I have sent a patch to fix this on Linux ping. It has not yet been applied to upstream.
Oracle database
If time was set backwards then Oracle would reboot the machine. Really. (bug ID seems to be 5015469)
When a leap second is inserted into the official time, such as 2008-12-31 23:59:60, all the other clocks are suddenly fast, and therefore adjust themselves backwards. On newyears day 2009 many people woke up to their Oracle servers having rebooted. Not simply shut down the oracle process, but actually rebooted the server.
Cloudflare DNS
Due to using Go time.Time()
(in other words gettimeofday()
)
Cloudflare measured negative periods at the end of 2016 leap second
and
crashed.
This is about as bad as Oracle’s bug, and would have been triggered by any NTP glitch on their end.
F5
F5 BigIP load balancers seem to cut all active connections when time is set backwards.
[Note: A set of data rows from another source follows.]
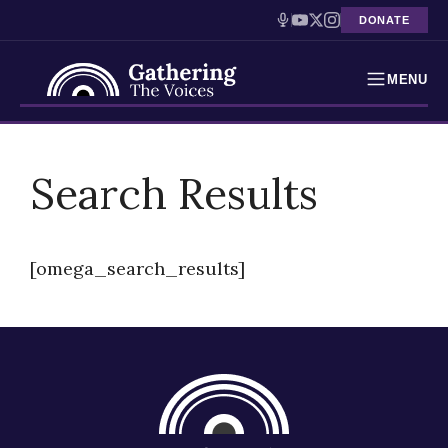
DONATE
MENU
Testimonies
Skip
to
Search Results
Holocaust Timeline
content
News
[omega_search_results]
Education
Resources
Interactive Exhibition
Podcasts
So if you use two NTP servers that don’t have the same time, all your connections will be cut when your load balancer flips back and forth between the two upstream times.
Me
At least arping and gtping didn’t handle this properly and could in some cases (not always) act like Linux ping. I have fixed both of them and it’ll be in the next version. I had put off fixing them because I wanted a solution that solved packet timings as well as packet scheduling, but at least with arping that doesn’t seem possible due to the libpcap issue mentioned above.
GTPing should now have this solved perfectly, and ARPing should only show incorrect times for replies when the wall clock changes or drifts, but the scheduler should still send one packet per interval.
Everyone else?
I’d be surprised to see any program handling this correctly. Please let me know if you find one.
Exception
If a wall-clock time is all you can get (such as from libpcap), then you’re gonna have to use that. But you don’t have to like it. And avoid wall time where at all possible.
Unrelated note
When I turn on the GPS I have in my car after it’s been off for too long it asks me where I am and what time and date it is. Why would a GPS possibly want to ask me those things? Telling me where I am and what time it is is what it was made to do.
Update
As a couple of people have pointed out there is a “right” answer to this. It’s not a problem for newer GPS units, but there it is.